Si le monde constituait déjà ou constituait à nouveau – par rapport au récit métaphorique de la tour de Babel – une seule unité politique, le problème serait relativement simple. Or ce n’est pas le cas et la question de la gouvernance mondiale est d’une redoutable complexité. Le mot complexité vient du latin complexus. Il correspond à l’idée d’impossibilité de déplier, à l’impossibilité de mettre à plat. Dans un système complexe, il est impossible de décrire complètement les parties qui interagissent et la nature de ces interactions. Or, c’est aujourd’hui une caractéristique commune aux sciences dures et aux sciences humaines : de nombreux phénomènes, comme le climat ou la géopolitique, ne peuvent pas être décrits comme des systèmes, au sens précis du terme, qui en expliciterait toutes les interactions.
Nous ne pouvons pas pour autant renoncer à des représentations partielles. Si nous voulons nous faire une idée un peu précise de ce qu’on appelle abusivement « le système international » nous devons partir d’une sorte de première approximation, celle du système interétatique, c’est-à-dire des relations entre les États. Il s’agit bien là d’un système, dont la structure reste au cœur du « système international », en dépit de la multiplication d’autres unités actives influentes. En conséquence, le problème de la gouvernance mondiale reste encore à la base celui de la coopération entre les États pour aboutir à une coordination qui permette au « système international » d’évoluer non seulement dans un sens qui ne soit pas chaotique, mais qui aille même dans le sens d’une certaine progression, celle de la cogestion des biens communs.
Penser les biens communs
J’appelle « bien » tout ce qui peut être détruit ou transformé par l’homme. Il ne s’agit pas seulement de biens matériels mais aussi de l’éducation, de valeurs ou encore de la santé sur un plan individuel ou collectif qui sont elles aussi fragiles.

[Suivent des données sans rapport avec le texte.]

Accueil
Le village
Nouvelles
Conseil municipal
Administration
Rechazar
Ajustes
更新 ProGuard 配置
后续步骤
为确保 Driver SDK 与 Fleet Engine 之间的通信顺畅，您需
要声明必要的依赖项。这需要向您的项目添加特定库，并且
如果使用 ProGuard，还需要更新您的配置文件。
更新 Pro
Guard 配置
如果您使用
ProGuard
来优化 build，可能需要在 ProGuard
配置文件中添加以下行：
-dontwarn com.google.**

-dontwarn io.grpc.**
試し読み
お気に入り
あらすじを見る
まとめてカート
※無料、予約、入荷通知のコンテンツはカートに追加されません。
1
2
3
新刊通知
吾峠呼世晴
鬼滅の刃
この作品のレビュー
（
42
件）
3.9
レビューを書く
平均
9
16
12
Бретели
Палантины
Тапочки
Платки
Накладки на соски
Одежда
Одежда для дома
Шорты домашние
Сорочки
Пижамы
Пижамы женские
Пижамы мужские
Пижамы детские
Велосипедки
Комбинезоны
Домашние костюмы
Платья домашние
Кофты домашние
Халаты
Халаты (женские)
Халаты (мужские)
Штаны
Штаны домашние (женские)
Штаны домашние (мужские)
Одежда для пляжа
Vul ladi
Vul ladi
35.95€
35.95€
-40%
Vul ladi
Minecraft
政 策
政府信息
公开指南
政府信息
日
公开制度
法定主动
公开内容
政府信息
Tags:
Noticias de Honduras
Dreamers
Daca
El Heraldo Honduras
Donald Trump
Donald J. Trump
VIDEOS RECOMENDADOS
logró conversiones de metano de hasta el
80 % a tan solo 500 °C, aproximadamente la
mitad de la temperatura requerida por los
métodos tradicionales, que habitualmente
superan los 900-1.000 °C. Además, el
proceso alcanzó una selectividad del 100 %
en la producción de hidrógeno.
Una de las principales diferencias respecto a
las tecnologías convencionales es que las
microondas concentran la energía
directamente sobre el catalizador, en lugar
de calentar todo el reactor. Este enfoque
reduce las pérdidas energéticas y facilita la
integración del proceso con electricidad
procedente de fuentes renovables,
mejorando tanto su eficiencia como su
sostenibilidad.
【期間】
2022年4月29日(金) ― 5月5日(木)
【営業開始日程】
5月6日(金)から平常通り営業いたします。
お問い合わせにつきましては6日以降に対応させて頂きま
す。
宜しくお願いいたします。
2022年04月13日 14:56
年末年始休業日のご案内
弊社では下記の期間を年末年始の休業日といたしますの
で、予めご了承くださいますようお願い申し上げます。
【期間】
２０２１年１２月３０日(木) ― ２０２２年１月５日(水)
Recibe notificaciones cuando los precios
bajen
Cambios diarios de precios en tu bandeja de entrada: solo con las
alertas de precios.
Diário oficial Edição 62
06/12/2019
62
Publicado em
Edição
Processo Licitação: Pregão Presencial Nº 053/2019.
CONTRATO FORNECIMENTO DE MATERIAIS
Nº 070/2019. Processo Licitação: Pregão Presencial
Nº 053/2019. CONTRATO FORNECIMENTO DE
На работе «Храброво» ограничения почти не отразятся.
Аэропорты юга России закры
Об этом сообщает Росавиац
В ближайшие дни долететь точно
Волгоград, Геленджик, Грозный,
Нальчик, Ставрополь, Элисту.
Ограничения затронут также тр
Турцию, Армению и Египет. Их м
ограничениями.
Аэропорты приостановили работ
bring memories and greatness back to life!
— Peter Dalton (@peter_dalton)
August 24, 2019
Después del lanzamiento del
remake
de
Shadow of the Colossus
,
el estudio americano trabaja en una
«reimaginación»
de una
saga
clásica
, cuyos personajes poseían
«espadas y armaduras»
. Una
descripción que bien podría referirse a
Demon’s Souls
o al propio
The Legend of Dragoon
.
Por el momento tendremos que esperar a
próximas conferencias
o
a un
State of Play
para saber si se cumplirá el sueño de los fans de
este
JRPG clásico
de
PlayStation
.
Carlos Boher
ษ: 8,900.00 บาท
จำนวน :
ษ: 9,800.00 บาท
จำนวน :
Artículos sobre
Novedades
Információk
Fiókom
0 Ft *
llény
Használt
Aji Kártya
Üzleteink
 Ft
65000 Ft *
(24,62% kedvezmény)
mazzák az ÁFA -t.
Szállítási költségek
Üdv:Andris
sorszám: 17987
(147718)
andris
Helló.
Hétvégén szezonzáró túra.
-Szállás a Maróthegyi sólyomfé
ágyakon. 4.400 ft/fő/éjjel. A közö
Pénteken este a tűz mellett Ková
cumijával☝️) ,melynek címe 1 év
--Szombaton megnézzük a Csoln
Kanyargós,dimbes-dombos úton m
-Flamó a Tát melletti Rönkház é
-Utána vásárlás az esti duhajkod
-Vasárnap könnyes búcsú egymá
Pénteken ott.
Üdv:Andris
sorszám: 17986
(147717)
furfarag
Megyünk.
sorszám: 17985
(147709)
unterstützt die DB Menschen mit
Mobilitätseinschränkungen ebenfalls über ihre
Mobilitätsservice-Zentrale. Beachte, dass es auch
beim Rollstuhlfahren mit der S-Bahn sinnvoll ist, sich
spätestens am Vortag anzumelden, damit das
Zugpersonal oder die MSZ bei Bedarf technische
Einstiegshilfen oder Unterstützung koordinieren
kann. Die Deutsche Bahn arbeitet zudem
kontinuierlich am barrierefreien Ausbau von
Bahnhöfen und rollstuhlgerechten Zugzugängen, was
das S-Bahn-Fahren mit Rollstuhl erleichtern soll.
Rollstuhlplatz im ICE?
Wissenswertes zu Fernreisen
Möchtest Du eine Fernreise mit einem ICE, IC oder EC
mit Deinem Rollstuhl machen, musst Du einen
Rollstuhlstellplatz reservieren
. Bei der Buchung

« Bien commun » est un terme général qui concerne une collectivité dans son ensemble. Or jusqu’à quel point peut-on parler de bien commun pour un groupe humain qui n’est pas structuré par une culture et par une organisation communes, gouvernement dans le cas d’un État ? Il se peut qu’il y ait des biens communs à l’intersection de toutes les cultures. Mais il y a forcément un certain relativisme. Pour quelqu’un comme moi et peut-être pour beaucoup des lecteurs de ce texte, ce qu’on appelle la culture occidentale est un bien commun à « nous », mais pas forcément aux « autres ». Est-ce que cela importe au fin fond de la Mongolie extérieure ? Je n’en suis pas certain. On peut chercher à définir plus précisément la notion de bien commun. En théorie économique, on oppose « bien privatif » et « bien public ». Un bien privatif est un bien qu’une seule personne peut consommer. Le bien public ou le bien collectif a été défini par Samuelson comme un bien qui est non rival et non exclusif, à l’échelle d’une société, politique ou non.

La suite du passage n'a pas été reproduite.